* _Work to be completed_:
Return the records exactly as they appear below, omitting the pictures.

Dataset excerpts:
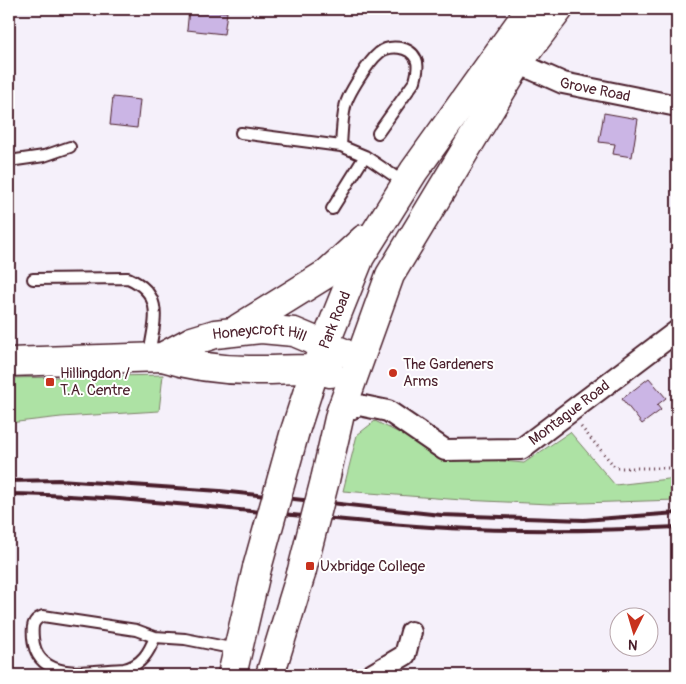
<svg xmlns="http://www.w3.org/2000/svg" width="686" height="684" font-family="Pangolin,sans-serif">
<rect width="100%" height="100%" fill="#f5f0fa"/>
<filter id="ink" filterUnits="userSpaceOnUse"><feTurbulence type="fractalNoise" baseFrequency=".02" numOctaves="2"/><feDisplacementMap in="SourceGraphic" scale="10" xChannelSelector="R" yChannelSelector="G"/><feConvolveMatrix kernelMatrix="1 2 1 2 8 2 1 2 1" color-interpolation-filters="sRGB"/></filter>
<g filter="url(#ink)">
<!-- green -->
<path fill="#ade2a4" stroke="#7c8068" d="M163,375L159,411L61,417L9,423V378Z
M375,421L446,456L524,463L570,432L615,485L677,478V500L550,504L462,500L343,491L357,435Z"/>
<!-- building -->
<path fill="#cbb5e5" stroke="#4a1f2b" d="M189,9L227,12L224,34L187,30Z
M113,97L140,100L137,128L110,125Z
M604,113L638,119L632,157L613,154L615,144L599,142Z
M649,378L666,398L657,405L661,410L642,424L622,399Z"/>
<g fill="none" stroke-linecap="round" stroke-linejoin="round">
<!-- lane casing -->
<g stroke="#4a1f2b" stroke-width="14">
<path id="lane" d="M241,133L341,146L365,156L406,184
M341,146C342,133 342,120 345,107C347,95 369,61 379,53C389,44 410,46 416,59C419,65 417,74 415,81L378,133
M9,161L44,156L70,147
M332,209L365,156
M33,279L128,278C166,295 154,322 149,355
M155,637L136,630L43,616C32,620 32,627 33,638C37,684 91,670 124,669C142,665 149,652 155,637L185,639L236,649"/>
</g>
<!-- street casing -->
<g stroke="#4a1f2b" stroke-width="24">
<g id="street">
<path id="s1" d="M518,63L563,83L677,106"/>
<path id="s2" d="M340,414L359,405L388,411L445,450L521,449L677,331"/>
<path d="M371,675L405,655L411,632"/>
</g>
</g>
<!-- secondary casing -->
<g stroke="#4a1f2b" stroke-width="31">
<g id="secondary">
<path d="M239,328L326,274L364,239"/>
<path d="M162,357C191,366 219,370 249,370C277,371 304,366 330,373"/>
<path id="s3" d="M9,362L162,357L192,341L215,334L261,329L294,332L342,352"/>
<path id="s4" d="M295,431L315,369L360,257L414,171L530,9"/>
<path d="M325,480L340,414L390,275L518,63L559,9"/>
<path d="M232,675L257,568"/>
<path d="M270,675L301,574"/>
</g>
</g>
<!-- path -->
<path stroke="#4a1f2b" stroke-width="3" stroke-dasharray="1 4" stroke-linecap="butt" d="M581,427L616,468H677"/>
<!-- lane -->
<use href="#lane" stroke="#fff" stroke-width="10"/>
<!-- street -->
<use href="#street" stroke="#fff" stroke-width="20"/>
<!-- secondary -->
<use href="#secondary" stroke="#fff" stroke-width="28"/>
<!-- rail -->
<path stroke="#4a1f2b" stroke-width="4" d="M9,481L59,480L220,491L441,515L584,520L677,513
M9,494C150,496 290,518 431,527C513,532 595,531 677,527"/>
<!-- secondary-bridge casing -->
<g stroke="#4a1f2b" stroke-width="31" stroke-linecap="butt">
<path id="secondary-bridge" d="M257,568L295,431
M301,574L325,480"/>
</g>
<!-- secondary-bridge -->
<use href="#secondary-bridge" stroke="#fff" stroke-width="28"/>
</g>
</g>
<!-- markers -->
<g fill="#c8321e" stroke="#fff" stroke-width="2">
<circle cx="393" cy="373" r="5"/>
<rect x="45" y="377" width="10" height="10" rx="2.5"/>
<rect x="305" y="561" width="10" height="10" rx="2.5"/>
</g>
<g text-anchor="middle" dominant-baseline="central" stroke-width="4" stroke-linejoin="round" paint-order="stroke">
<!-- street labels -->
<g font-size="15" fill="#4a1f2b" stroke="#fff">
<text stroke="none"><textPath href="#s1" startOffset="82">Grove Road</textPath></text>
<text stroke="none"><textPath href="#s4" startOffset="118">Park Road</textPath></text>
<text stroke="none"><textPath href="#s3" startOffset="256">Honeycroft Hill</textPath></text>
<text stroke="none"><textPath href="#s2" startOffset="256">Montague Road</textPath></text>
</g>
<!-- poi labels -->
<g font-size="15" fill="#4a1f2b" stroke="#fff" text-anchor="start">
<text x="403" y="364">The Gardeners<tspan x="403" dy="17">Arms</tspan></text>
<text x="60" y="373">Hillingdon /<tspan x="60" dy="17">T.A. Centre</tspan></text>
<text x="320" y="566">Uxbridge College</text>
</g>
</g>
<!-- margin -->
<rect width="686" height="684" fill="none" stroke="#fff" stroke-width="30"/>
<rect x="15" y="15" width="656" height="654" fill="none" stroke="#4a1f2b" stroke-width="2" filter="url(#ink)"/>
<!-- north arrow -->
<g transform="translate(634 632) rotate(185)"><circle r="24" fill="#ffffff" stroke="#b7a5aa"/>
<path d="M0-4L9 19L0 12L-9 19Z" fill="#c8321e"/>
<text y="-8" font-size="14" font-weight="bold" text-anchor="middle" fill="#4a1f2b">N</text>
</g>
</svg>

* _Response area_:
<svg xmlns="http://www.w3.org/2000/svg" width="686" height="684" font-family="Pangolin,sans-serif">
<rect width="100%" height="100%" fill="#f5f0fa"/>
<filter id="ink" filterUnits="userSpaceOnUse"><feTurbulence type="fractalNoise" baseFrequency=".02" numOctaves="2"/><feDisplacementMap in="SourceGraphic" scale="10" xChannelSelector="R" yChannelSelector="G"/><feConvolveMatrix kernelMatrix="1 2 1 2 8 2 1 2 1" color-interpolation-filters="sRGB"/></filter>
<g filter="url(#ink)">
<!-- green -->
<path fill="#ade2a4" stroke="#7c8068" d="M163,375L159,411L61,417L9,423V378Z
M375,421L446,456L524,463L570,432L615,485L677,478V500L550,504L462,500L343,491L357,435Z"/>
<!-- building -->
<path fill="#cbb5e5" stroke="#4a1f2b" d="M189,9L227,12L224,34L187,30Z
M113,97L140,100L137,128L110,125Z
M604,113L638,119L632,157L613,154L615,144L599,142Z
M649,378L666,398L657,405L661,410L642,424L622,399Z"/>
<g fill="none" stroke-linecap="round" stroke-linejoin="round">
<!-- lane casing -->
<g stroke="#4a1f2b" stroke-width="14">
<path id="lane" d="M241,133L341,146L365,156L406,184
M341,146C342,133 342,120 345,107C347,95 369,61 379,53C389,44 410,46 416,59C419,65 417,74 415,81L378,133
M9,161L44,156L70,147
M332,209L365,156
M33,279L128,278C166,295 154,322 149,355
M155,637L136,630L43,616C32,620 32,627 33,638C37,684 91,670 124,669C142,665 149,652 155,637L185,639L236,649"/>
</g>
<!-- street casing -->
<g stroke="#4a1f2b" stroke-width="24">
<g id="street">
<path id="s1" d="M518,63L563,83L677,106"/>
<path id="s2" d="M340,414L359,405L388,411L445,450L521,449L677,331"/>
<path d="M371,675L405,655L411,632"/>
</g>
</g>
<!-- secondary casing -->
<g stroke="#4a1f2b" stroke-width="31">
<g id="secondary">
<path d="M239,328L326,274L364,239"/>
<path d="M162,357C191,366 219,370 249,370C277,371 304,366 330,373"/>
<path id="s3" d="M9,362L162,357L192,341L215,334L261,329L294,332L342,352"/>
<path id="s4" d="M295,431L315,369L360,257L414,171L530,9"/>
<path d="M325,480L340,414L390,275L518,63L559,9"/>
<path d="M232,675L257,568"/>
<path d="M270,675L301,574"/>
</g>
</g>
<!-- path -->
<path stroke="#4a1f2b" stroke-width="3" stroke-dasharray="1 4" stroke-linecap="butt" d="M581,427L616,468H677"/>
<!-- lane -->
<use href="#lane" stroke="#fff" stroke-width="10"/>
<!-- street -->
<use href="#street" stroke="#fff" stroke-width="20"/>
<!-- secondary -->
<use href="#secondary" stroke="#fff" stroke-width="28"/>
<!-- rail -->
<path stroke="#4a1f2b" stroke-width="4" d="M9,481L59,480L220,491L441,515L584,520L677,513
M9,494C150,496 290,518 431,527C513,532 595,531 677,527"/>
<!-- secondary-bridge casing -->
<g stroke="#4a1f2b" stroke-width="31" stroke-linecap="butt">
<path id="secondary-bridge" d="M257,568L295,431
M301,574L325,480"/>
</g>
<!-- secondary-bridge -->
<use href="#secondary-bridge" stroke="#fff" stroke-width="28"/>
</g>
</g>
<!-- markers -->
<g fill="#c8321e" stroke="#fff" stroke-width="2">
<circle cx="393" cy="373" r="5"/>
<rect x="45" y="377" width="10" height="10" rx="2.5"/>
<rect x="305" y="561" width="10" height="10" rx="2.5"/>
</g>
<g text-anchor="middle" dominant-baseline="central" stroke-width="4" stroke-linejoin="round" paint-order="stroke">
<!-- street labels -->
<g font-size="15" fill="#4a1f2b" stroke="#fff">
<text stroke="none"><textPath href="#s1" startOffset="82">Grove Road</textPath></text>
<text stroke="none"><textPath href="#s4" startOffset="118">Park Road</textPath></text>
<text stroke="none"><textPath href="#s3" startOffset="256">Honeycroft Hill</textPath></text>
<text stroke="none"><textPath href="#s2" startOffset="256">Montague Road</textPath></text>
</g>
<!-- poi labels -->
<g font-size="15" fill="#4a1f2b" stroke="#fff" text-anchor="start">
<text x="403" y="364">The Gardeners<tspan x="403" dy="17">Arms</tspan></text>
<text x="60" y="373">Hillingdon /<tspan x="60" dy="17">T.A. Centre</tspan></text>
<text x="320" y="566">Uxbridge College</text>
</g>
</g>
<!-- margin -->
<rect width="686" height="684" fill="none" stroke="#fff" stroke-width="30"/>
<rect x="15" y="15" width="656" height="654" fill="none" stroke="#4a1f2b" stroke-width="2" filter="url(#ink)"/>
<!-- north arrow -->
<g transform="translate(634 632) rotate(185)"><circle r="24" fill="#ffffff" stroke="#b7a5aa"/>
<path d="M0-4L9 19L0 12L-9 19Z" fill="#c8321e"/>
<text y="-8" font-size="14" font-weight="bold" text-anchor="middle" fill="#4a1f2b">N</text>
</g>
</svg>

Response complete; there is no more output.